A raw fish tax that has pumped tens of millions of dollars into coastal communities over the past decade has survived a legal challenge before Alaska’s highest court.
The state can tax seafood caught beyond the 3-mile line in federal waters, then loaded on a bulk carrier at the dock for foreign export, without violating provisions of the U.S. Constitution.
That’s according to the Alaska Supreme Court, which released its 31-page ruling Friday.
Fishermen’s Finest, a Washington state seafood company that operates factory trawlers and exports most of its product overseas, had challenged the state’s tax in court. It argued that there are protections against state taxation on shipping in coastal state waters, and a lower state superior court agreed.

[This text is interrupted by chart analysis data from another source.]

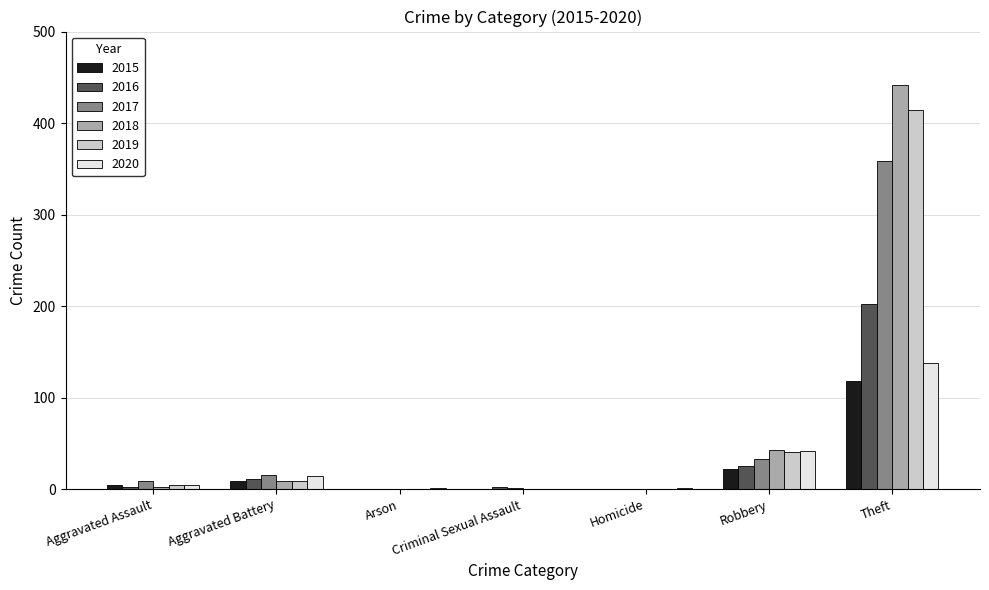

True or false: 2019 has a value of 272 at Homicide.

False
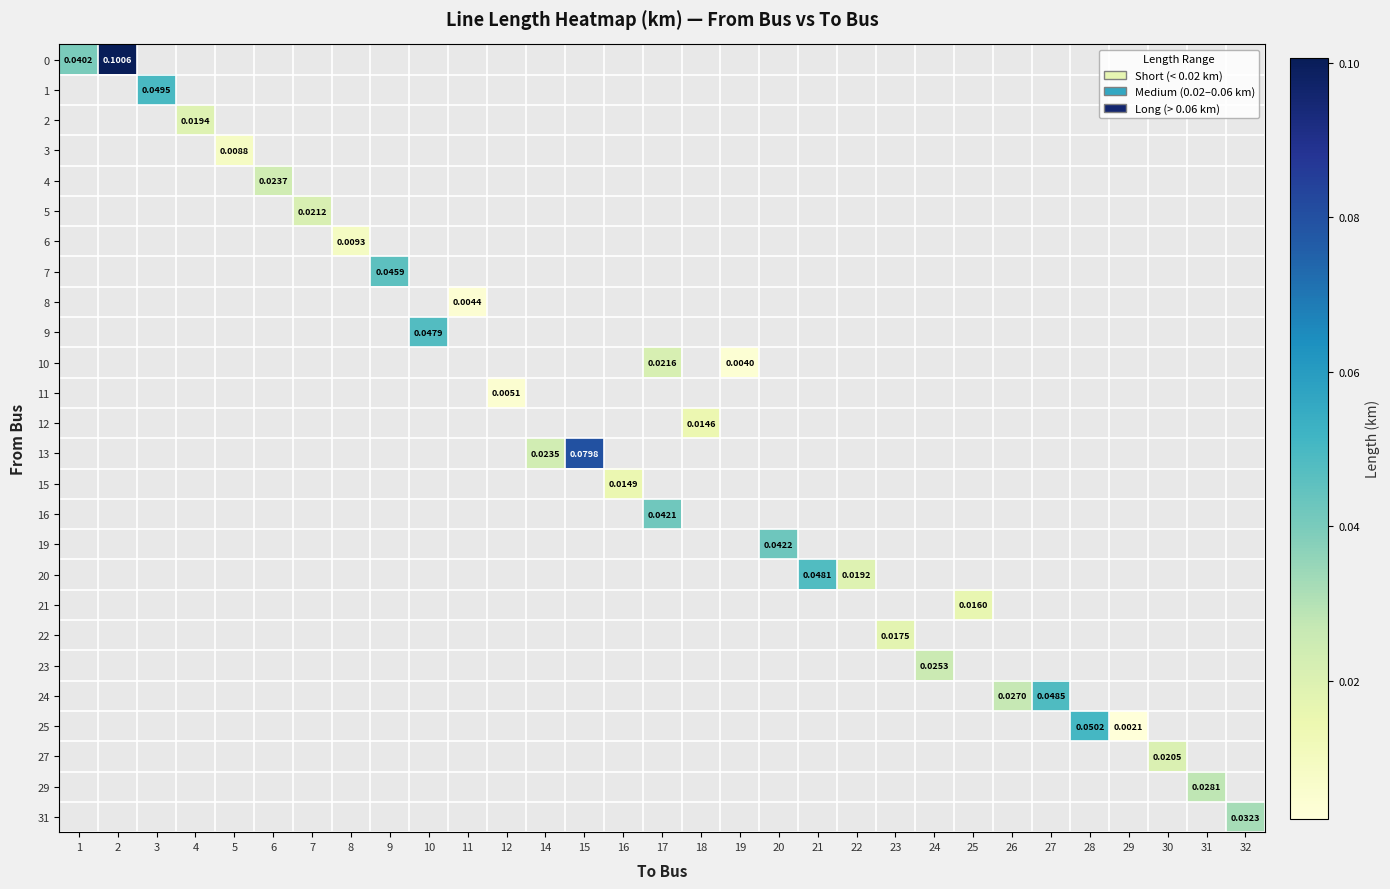

How many positive values does the 6 series have?

1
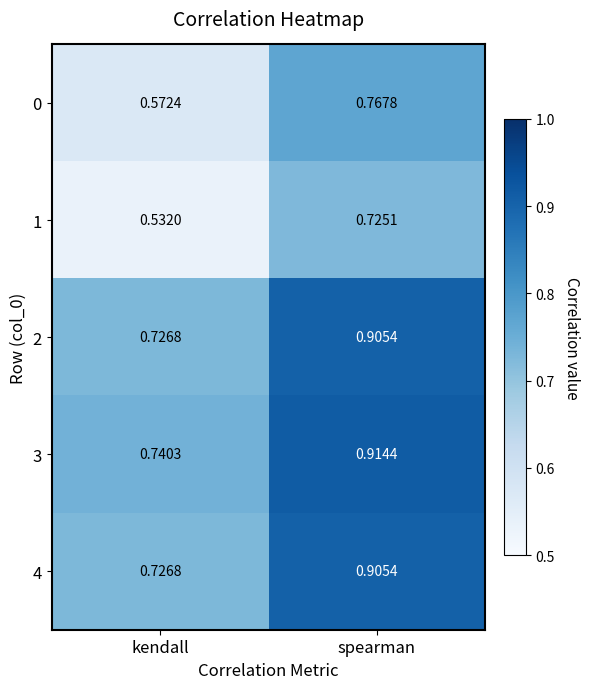

How many distinct data groups are displayed?

5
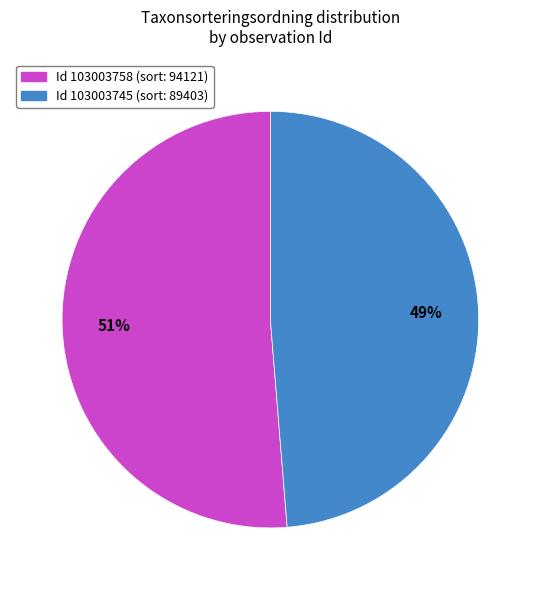

To the nearest percent, what is the average slice percentage?

50%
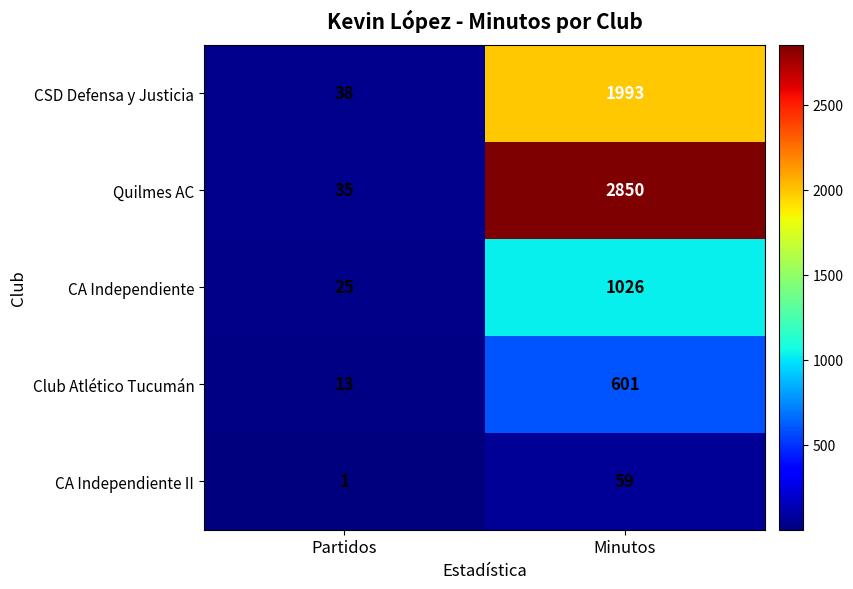

What is the sum of all CA Independiente values?

1051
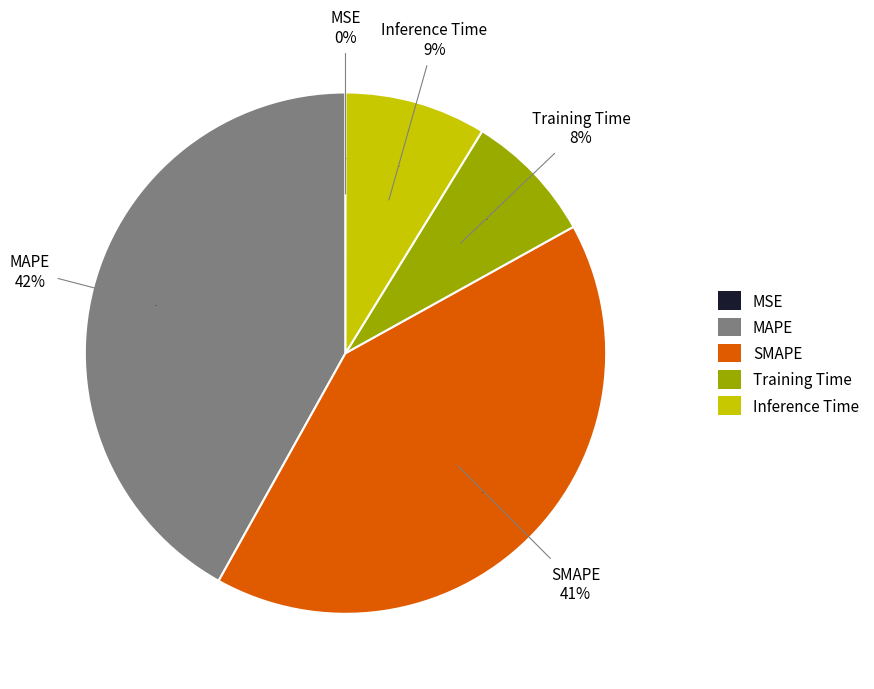

Count the number of slices in the pie.

5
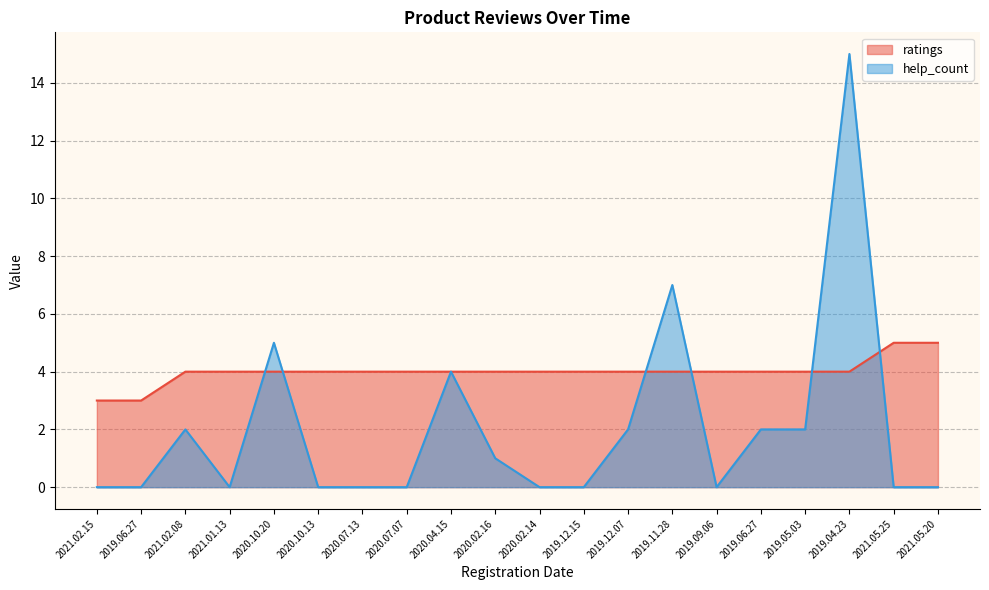

How many series are shown in this chart?

2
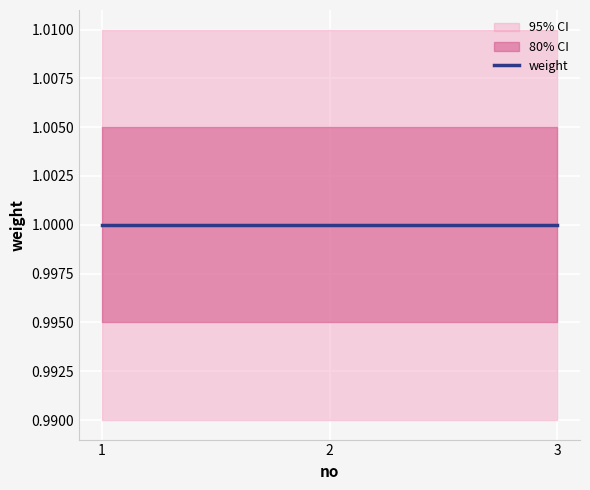

Rank the series by their average value, from highest to lowest.

ci_outer_upper, ci_inner_upper, weight, ci_inner_lower, ci_outer_lower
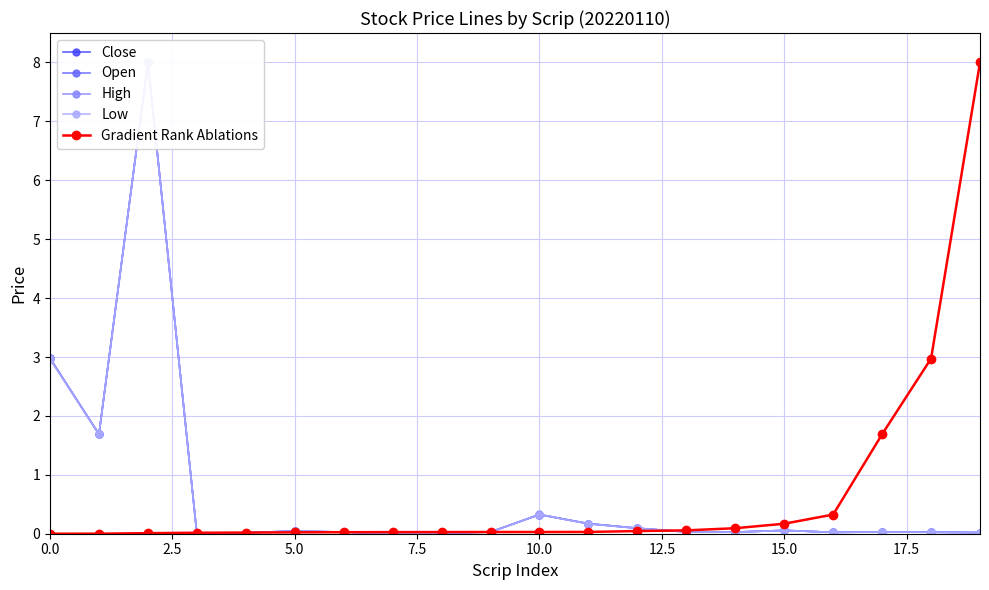

What is the spread (max minus min) of values at 0.0?

3.0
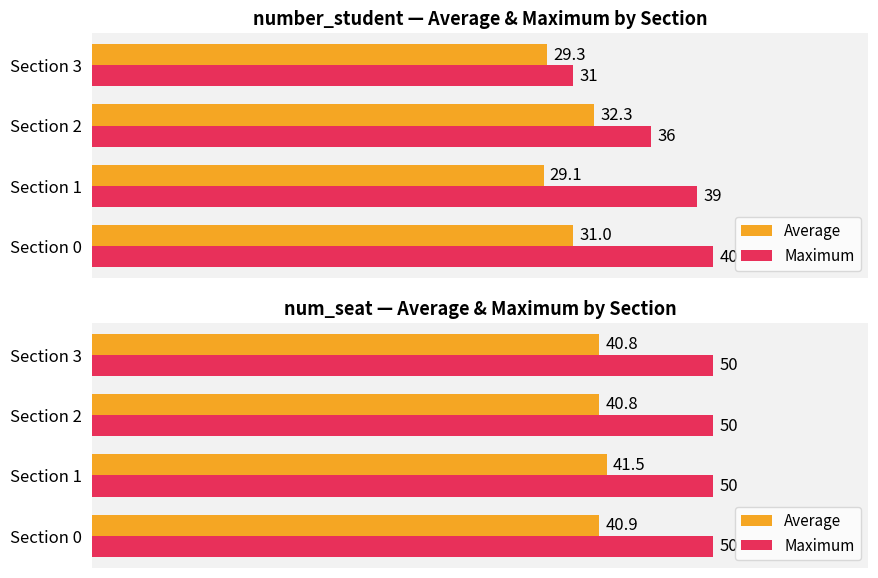

Between 20 and 30, which series saw the biggest shift?

Average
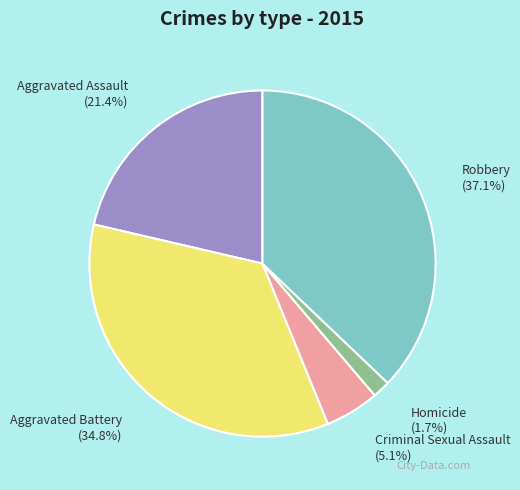

What is the smallest slice in the pie chart?

Homicide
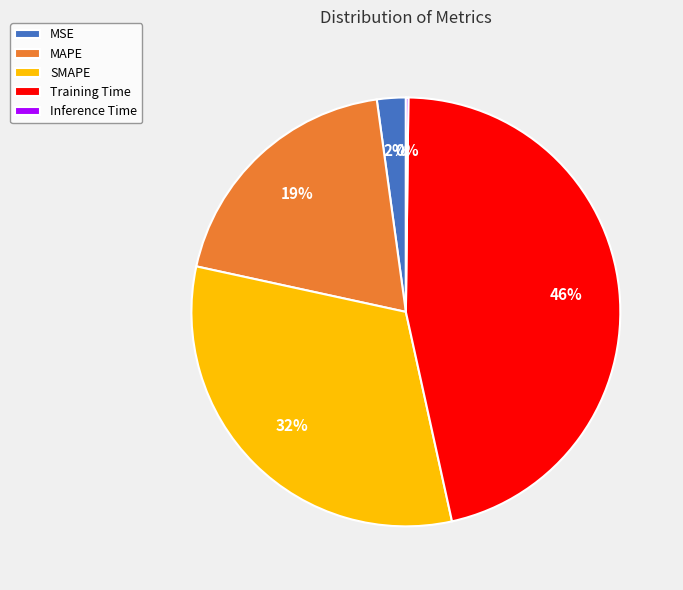

True or false: MAPE accounts for 30% of the total.

False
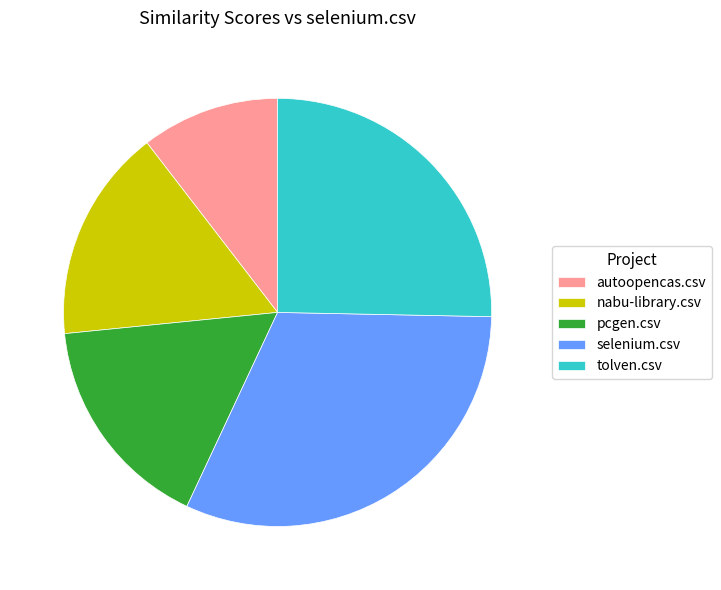

Which slice is the smallest?

autoopencas.csv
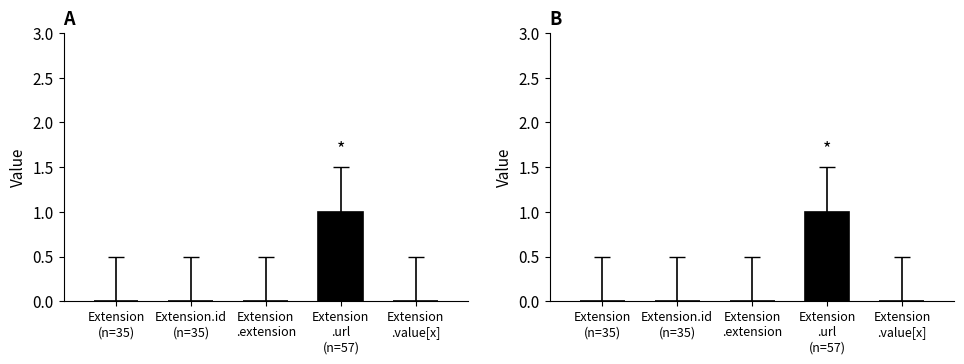

What is the label of the 4th bar from the right?

Extension.id (n=35)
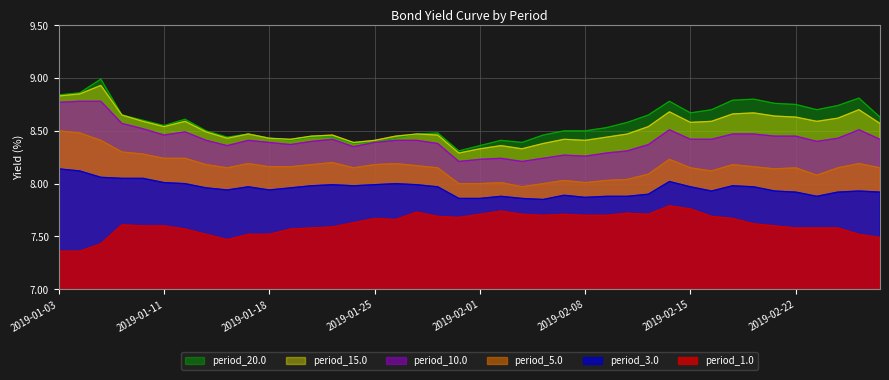

What is the value of the period_10.0 point at the 27th from the left?

8.3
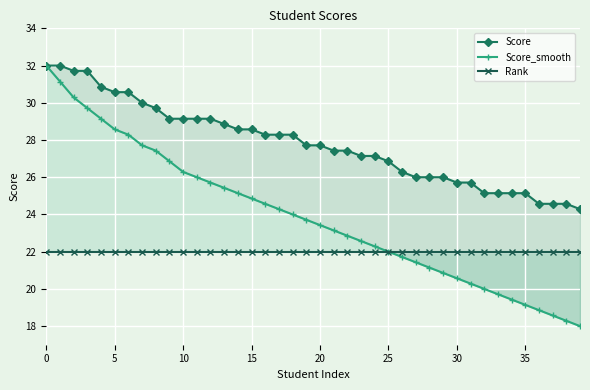

The Score series shows 26.9 at 25. True or false?

True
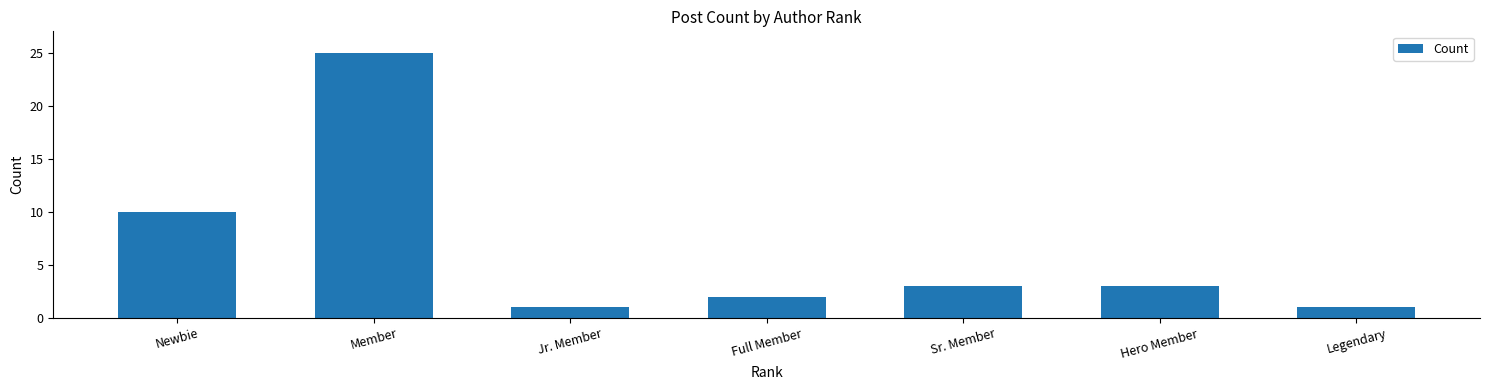

What is the label of the 7th bar from the right?

Newbie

But the justices, writing in a unanimous opinion, found that the fees assessed on Fishermen’s Finest’s products are not unconstitutional
“The landing tax is not opportunistic taxation of vessels ‘merely transiting’ adjacent waters without landing or benefitting from any local services,” the justices wrote.
At stake was about $47 million dollars in revenue collected since 2017 — half of which goes to the state, and the other half to coastal communities. In the Aleutians, the case was watched with interest, as taxes on the lucrative pollock fishery is a major economic driver in the port of Dutch Harbor and its neighbors
Unalaska’s Vice Mayor Dennis Robinson said the raw fish tax is a major source of the city’s municipal revenue, and local officials had been anxious about the impact of a decision against them.
“I’m pretty relieved of that,” he told CoastAlaska on Monday. “Because that is roughly 17% of our budget, and it would be devastating to this community.”
The Fisheries Resource Landing Tax has existed since the 1990s and is designed to capture revenue for raw seafood that’s landed on Alaska port docks before it’s transshipped on cargo vessels and sold overseas.